Nusayri

Vikipedi, özgür ansiklopedi

Sinonimler: Nusairi, nosairi, alawi, alawite, nusayriyyah,

Nusayri, Türkiye'de Adana, Mersin ve Hatay'da yerleşmiş yerli halkın ve Suriye yönetimindeki Esadların da mensub olduğu Aleviliğin bir koludur. Şu anda dünya genelinde yaşayan Nusayri'lerin büyük kısmı Türkiye (Çukurova bölgesi) ve Suriye' dedir. Suriye'de nüfusun %15' ini oluşturmaktadırlar. : Nusayrilerin hemen hemen tamamının Arapça konuşmasına rağmen,Arap olmadıkları ve kökenlerinin HİTİT,ASUR,FENİKE olduğu araştırmacılar tarafından daha çok kabul edilmektedir.Nusayrilerin Arap olduğuna ilişkin görüşler geçen yüzyılın başlarında "siyasi sebepli" ve "Ortadoğu'yu yeniden şekillendirmek" için Fransızlar tarafından öne sürülmüştür.Nusayrilerin hiçbir Arap ülkesinde akrabalık bağları olmadığı gibi, hiçbir Arap ülkesi de Nusayrileri arap olarak kabul etmez ve hatta Alevi mezhebinden oldukları için İslam dışı olmakla suçlar ve dışlarlar.
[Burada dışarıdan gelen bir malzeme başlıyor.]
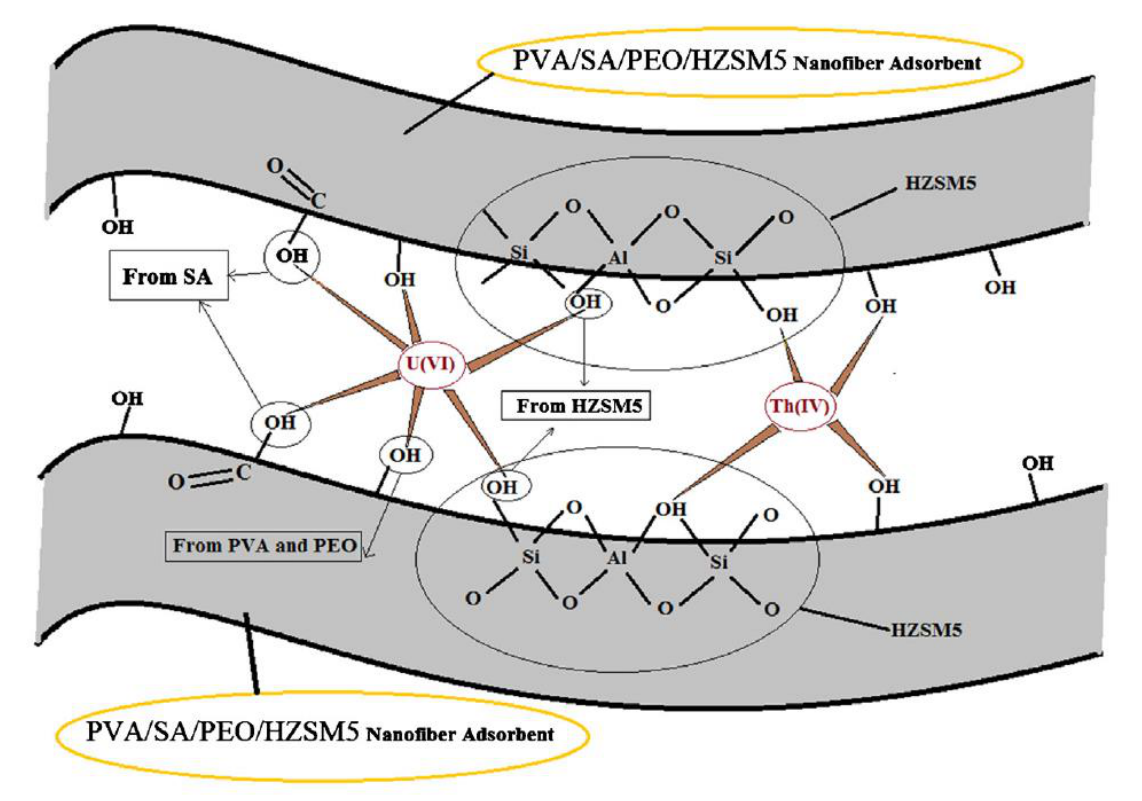
Figure 4. The sorption mechanism of Th(IV) and U(VI) ions on to the PVA/SA/PEO/HZSM5 nanofiber adsorbent (Reprinted with permission from [65]).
Kökenlerinin ASURLU olma ihtimali çok yüksektir.Nusayrilerin en eski yerleşim yerlerinin “LAZKİYE (El Cebele) - SAMANDAĞI HATTI” olduğu neredeyse kesindir.Bu bölgelerde hüküm sürmüş en eski uygarlıklar HİTİT ve ASUR uygarlıklarıdır.ASUR heykellerindeki insanların SAKAL YAPISI ile Nusayri din alimlerinin sakal yapıları neredeyse aynıdır.Nusayriler için kutsal bir nimet olan HIRİSİ ÇORBASI bir HİTİT yemeğidir. Nusarilerde geleneksel olarak tütsü amacıyla kullanılan BUHUR (Bahhûr), Asurlular’da da çok yaygın olarak dini törenlerde kullanılmaktadır. Ayrıca Nusayriler tarafından üretimi ve ticareti yapılan önemli bir gelir kaynağıdır. (Buhur’un kiliselere geçişi 15.yy’da olmuş ve günümüzde kiliselerde çok yaygın bir biçimde kullanılmaktadır.) Bazı araştırmalar, sadece Nusayrilerin değil “Hatay ve civarındaki” Arapça konuşan tüm hristiyanların da ASUR kökenli olduğu yönündedir. Nusayriler ile ilgili ilk ciddi araştırmayı M.Kemal ATATÜRK,Türkoloji profesörü H.Reşit Tankut’a yaptırtmıştır. Atatürk'ün emri ile araştırmayı yapan Tankut, Nusayrilerin kökenlerinin Arap olmadığı, Eti (Hitit) kökenli oldukları ve ayrıca Azeri ve Anadolu Aleviliğine paralel, bir mezhep olduğunu belirtir.Bu araştırma Nusayrilerin yoğun yaşadığı Hatay'ın Türkiye topraklarına katılması yönünde Ulu Önder'e ilham kaynağı olur.Yapılan referandum sonucunda da Nusayriler Türkiye Cumhuriyeti'ni tercih ederler ve Hatay Türkiye topraklarına bağlanır.